Hi there.
BigARTM is really cool, glad to use this.
I'm facing problems while co-ooccurrence dictionary gathering. I try to follow note in BigARTM CLI Reference - so I've entered this is terminal:
bigartm -c jobs_corpus.txt -v jobs_cooc_vocab.txt --cooc-window 10 --cooc-min-tf 200 --write-cooc-tf cooc_tf_ --cooc-min-df 200 --write-cooc-df cooc_df_ --write-ppmi-tf ppmi_tf_ --write-ppmi-df ppmi_df_
where jobs_corpus.txt is my collection in VW format and jobs_cooc_vocab.txt is dictionary that I've saved through following snippet:
dictionary = artm.Dictionary(data_path='jobs-simple-corpus')# загрузка данных в словарь
dictionary.save_text(dictionary_path='jobs_cooc_vocab.txt')
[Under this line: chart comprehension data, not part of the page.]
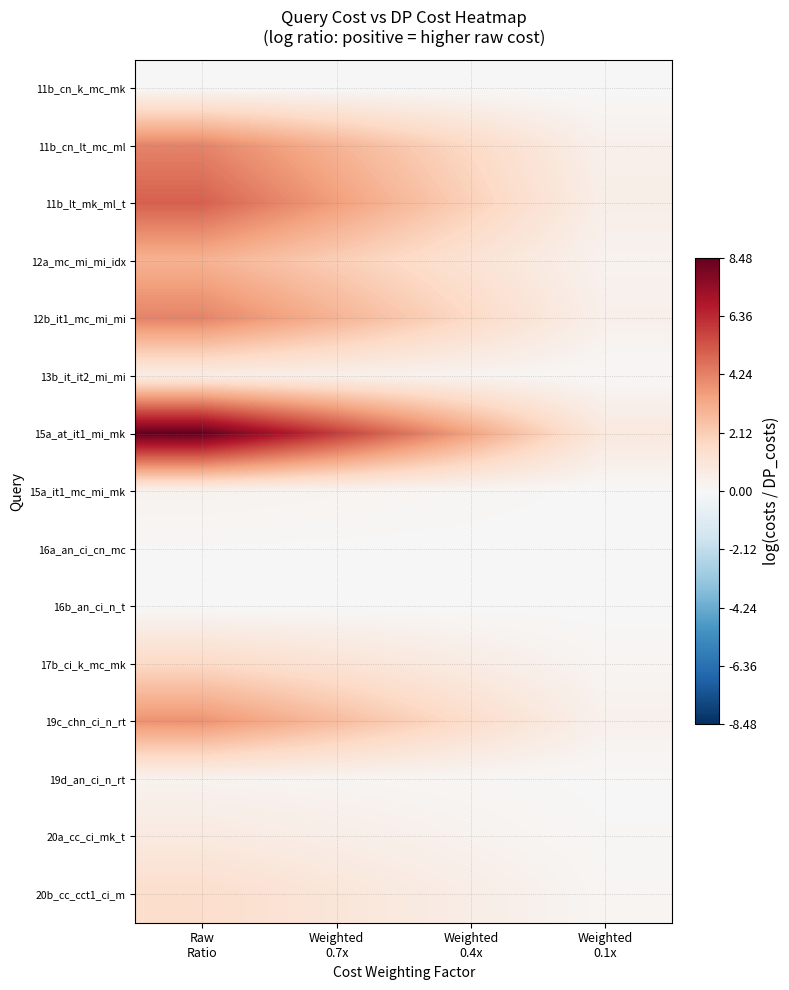

At which category is the sum across all series the highest?

Raw
Ratio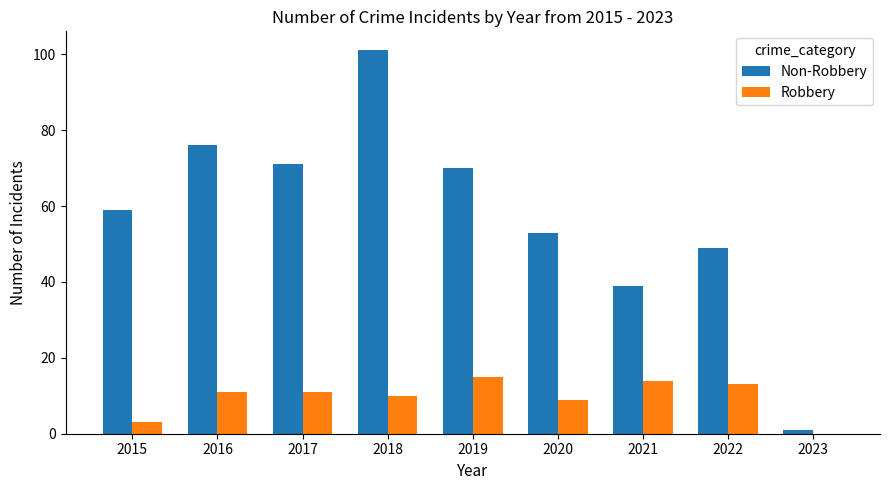

True or false: Non-Robbery has a value of 70 at 2019.

True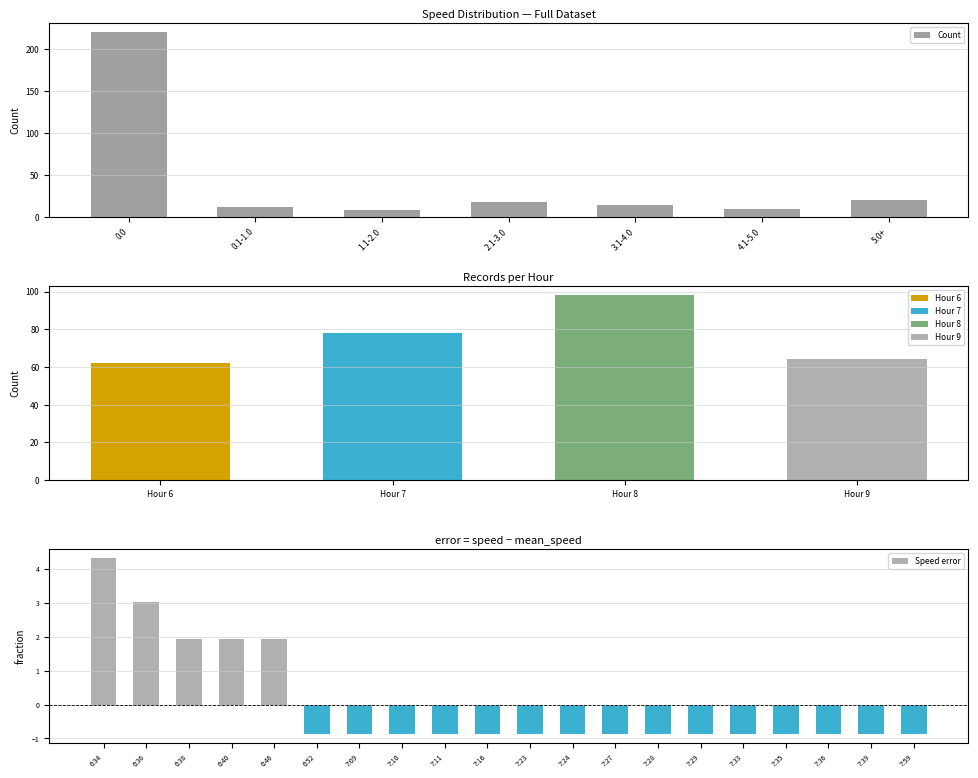

What is the label of the 20th bar from the left?

7:59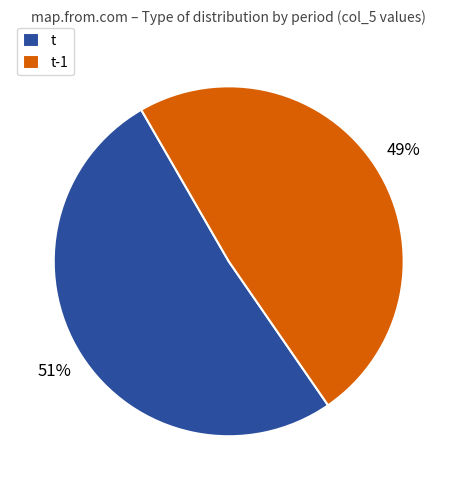

To the nearest percent, what is the average slice percentage?

50%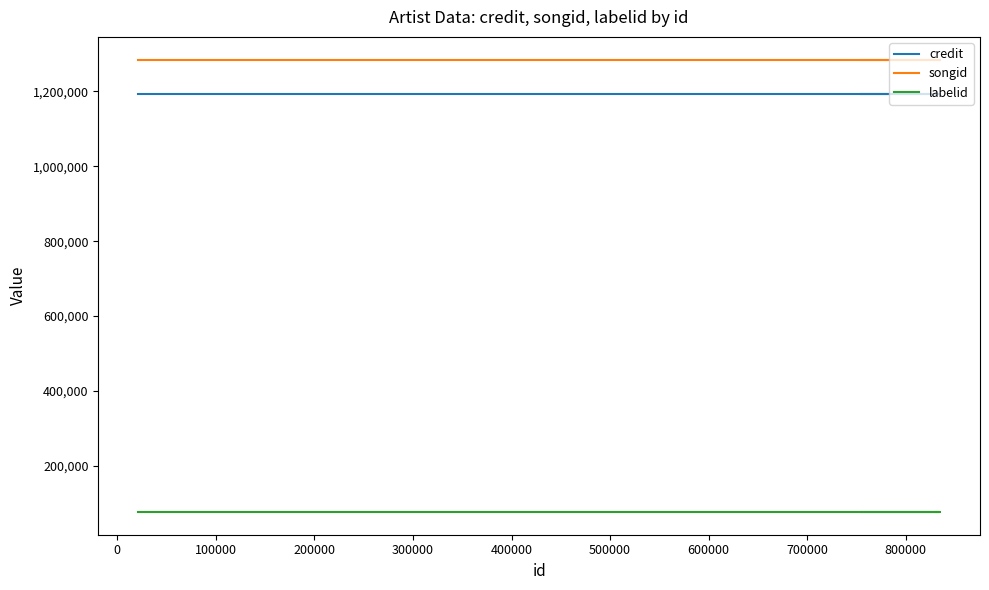

How many data points does each series have?

3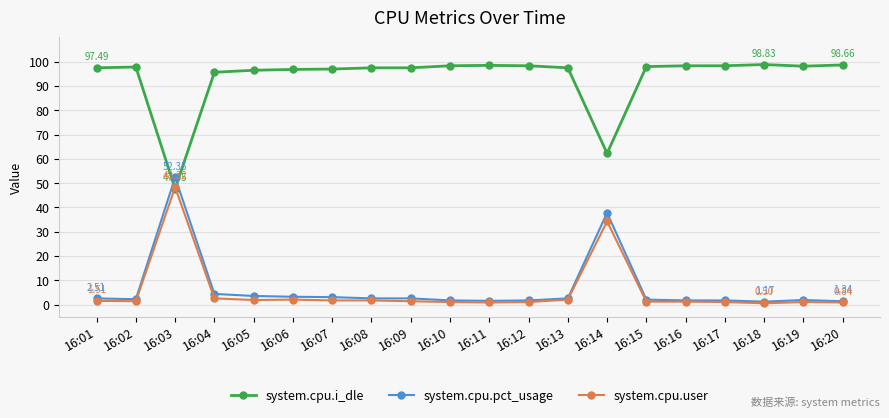

At which category does system.cpu.i_dle reach its first local valley?

16:03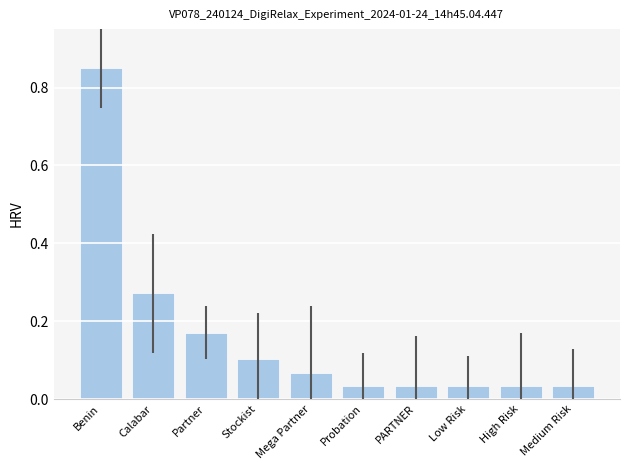

At which category does the chart reach its peak across all series?

Benin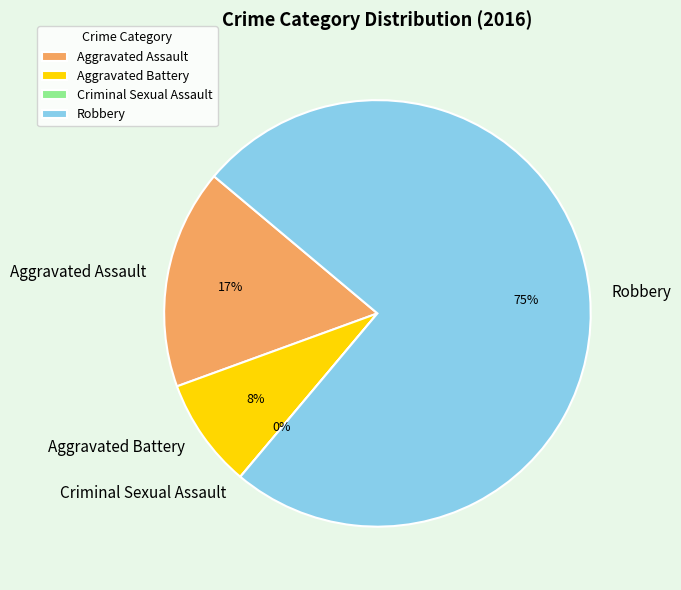

What is the change in value from Criminal Sexual Assault to Robbery?

+9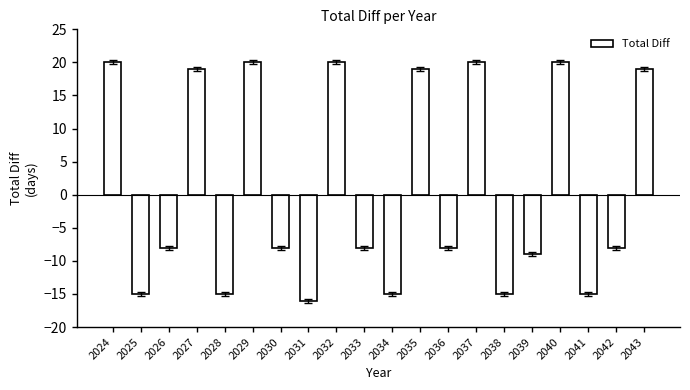

What is the value of the 6th bar from the left?

20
I guess that jobs_cooc_vocab.txt is not the file that I really should pass as -v argument value and this is my fault reason. Anyway after running command in Terminal I see this output:
items per batch = 2365
Parsing text collection... OK.
32 batches created with total of 15739 items, and 36993 words in the dictionary; NNZ = 665556, average token weight is 1.22822
And nothing is changed then - no new files, no changes in existing files.
FIY I'm using BigARTM 0.9.0 on Ubuntu.
Hope anybody will help me.
Regards, Nikolay